As she continues to devote her time and energy to bring healthier food options into the world as she strives to share them with families everywhere, I wondered what sound business advice Garner would give to other entrepreneurs today who have great ideas for a business but simply may not know how to get those plans in motion.
Garner responds, “Well, it’s all about the team you assemble. If you have a chance to do anything with someone you truly believe in as a leader and it’s someone like John Foraker, how lucky am I? There is strength believing in your partners.

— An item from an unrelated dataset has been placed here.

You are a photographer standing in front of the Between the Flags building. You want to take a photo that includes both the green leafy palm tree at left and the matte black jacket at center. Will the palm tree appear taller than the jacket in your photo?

I would say go slow to go fast – really figure out what specifically is your thing and stick to that.”
As we began to conclude our conversation, Garner informed me that she is well-aware of the now teenage Once Upon a Farm consumers who started to enjoy her products five years ago as kids, might now show less interest in the current pouches available on the market, hinting to me that “We have a lot of cool things in the pipeline.”
Understanding that it takes a village to create real change, I left Garner with one final question, asking her what we consumers in society today can do to help Garner and her Once Upon a Farm team reach their 2024 “A Million Meals” goal with Save the Children even faster.
“It’s such a big deal that Save [the Children] is willing to partner with us. It just shows that they really understand that for a little company, we mean business. There’s a donation straight from Overnight Oats [pouches] or anything that has Save the Children [on the packaging]. So there’s that and if you’re on our website for our DTC, which is Direct-To-Consumer, you can see that there’s a donate [option] and it will donate right to the programs and to feeding kids.”